Nel 1926 il nome dato più frequente alle bambine era Maria: oggi sono Sofia e Giulia. Quattro generazioni si sono succedute nella storia del Paese, da quella della ricostruzione a quella delle reti. A tracciare i percorsi di vita delle italiane e degli italiani è stato il presidente dell’Istat Giorgio Alleva, presentando il rapporto Annuale 2016. Maria nasce in un’Italia povera e arretrata e vive la Secondo Guerra mondiale; seguono Anna, Francesca e Giulia. Nel 2014 il nome piu’ diffuso tra le neonate è stato Sofia (7.353), seguito da Giulia (6.729) e Aurora (5.709). Ma come è cambiata la vita di generazione in generazione?
Vivono di più, studiano di più, si sposano più tardi e fanno meno figli. La fotografia che restituisce l’Istat delle donne italiane potrebbe essere riassunta in questo modo.
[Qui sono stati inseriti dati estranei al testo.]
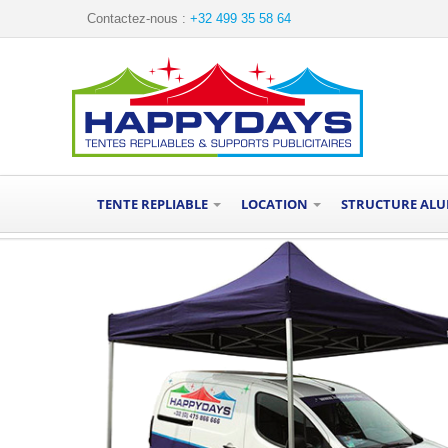
Contactez-nous :
+32 499 35 58 64
TENTE REPLIABLE
LOCATION
STRUCTURE AL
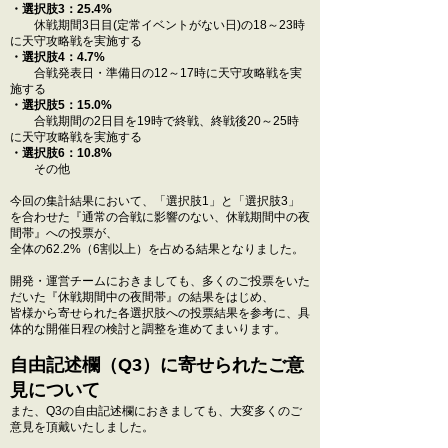
・選択肢3：25.4%
休戦期間3日目(定常イベントがない日)の18～23時
に天守攻略戦を実施する
・選択肢4：4.7%
合戦発表日・準備日の12～17時に天守攻略戦を実
施する
・選択肢5：15.0%
合戦期間の2日目を19時で終戦、終戦後20～25時
に天守攻略戦を実施する
・選択肢6：10.8%
その他
今回の集計結果において、「選択肢1」と「選択肢3」
を合わせた『通常の合戦に影響のない、休戦期間中の夜
間帯』への投票が、
全体の62.2%（6割以上）を占める結果となりました。
開発・運営チームにおきましても、多くのご投票をいた
だいた『休戦期間中の夜間帯』の結果をはじめ、
皆様から寄せられた各選択肢への投票結果を参考に、具
体的な開催日程の検討と調整を進めてまいります。
自由記述欄（Q3）に寄せられたご意
見について
また、Q3の自由記述欄におきましても、大変多くのご
意見を頂戴いたしました。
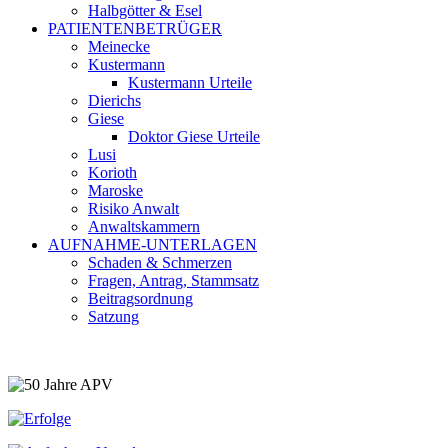
Halbgötter & Esel
PATIENTENBETRÜGER
Meinecke
Kustermann
Kustermann Urteile
Dierichs
Giese
Doktor Giese Urteile
Lusi
Korioth
Maroske
Risiko Anwalt
Anwaltskammern
AUFNAHME-UNTERLAGEN
Schaden & Schmerzen
Fragen, Antrag, Stammsatz
Beitragsordnung
Satzung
E proprio le donne sono state prese ad esempio per descrivere i cambiamenti di tre generazioni a confronto dal presidente dell’istituto, Giuseppe Alleva, ieri alla presentazione del Rapporto annuale 2016. “Nel 2016 – ha sottolineato Alleva – ritroviamo tre donne: Maria, Anna e Francesca. Maria compie 90 anni, superando di molto la sua speranza di vita alla nascita che era di 52 anni; delle nate nel 1926, 24 su cento sono ancora vive; Anna, sua figlia di 64 anni, è sposata da più di 40 anni ed è appena andata in pensione dopo molti anni di lavoro come operaia e poi impiegata nell’industria. Ora è vedova ed è aiutata da Oxana, una cittadina ucraina che si occupa di Maria. Francesca ha appena compiuto 40 anni, si sta separando dal marito e fa la ricercatrice con un contratto a termine. La speranza di vita quando nasce sua figlia Giulia è di quasi 85 anni”.
Ma stiamo meglio o stiamo peggio? Dipende da che parte guardiamo la realtà. Mettendo in fila l’enorme massa di dati pubblicati dall’Istat, potremmo iniziare dall’uscita di casa delle ragazze: tra i 25 e i 29 anni più una giovane su due vive ancora in famiglia (54,7%). Certo il dato è inferiore a quello maschile (70,1%), ma certo è lontano dai livelli di altri paesi europei centro-settentrionali. All’uscita da casa quasi il 50% delle donne si sposa, ma a un’età media che è andata aumentando con gli anni dai 25 anni del 1976 ai 30,7 dello scorso anno. E’ andata di conseguenza crescendo anche l’età del primo figlio dalita da 27,5 a 31,6 anni, mentre al contempo è sceso drammaticamente il numero di figli per donna da 2,11 a 1,35. Tanto che le famiglia sono scese da una media di 4 componenti del 1952 a 2,3 quest’anno.
La vita è cambiata non solo nel privato, ma anche nell’ambito professionale. Un dato confortante è che si è passati da 7 donne su 10 che al momento del matrimonio erano casalinghe nel 1952 al 18% di quest’anno. E’ andato crescendo, quindi, il tasso di attività femminile dal 26% del 1952 al 54,1%. Certo resta ancora lontano il livello raggiunto da quello maschile del 74,1%. Nota dolente tra i giovani: le giovani di 15-29 anni non occupati e non in formazione (Neet) sono quasi tre ogni dieci (27,1%) contro una media più bassa e la percentuale triplica fra le mamme, raggiungendo il 64,9%. Mentre in altre fasce di età aumentano le famiglie in cui a lavorare è solo la donna: dal 7,2% del 2004 si è passati nel 2015 al 10,7%.
Insomma, a conti fatti qualche passo avanti è stato realizzato, ma l’Italia resta un Paese non a misura di donna. Ancora.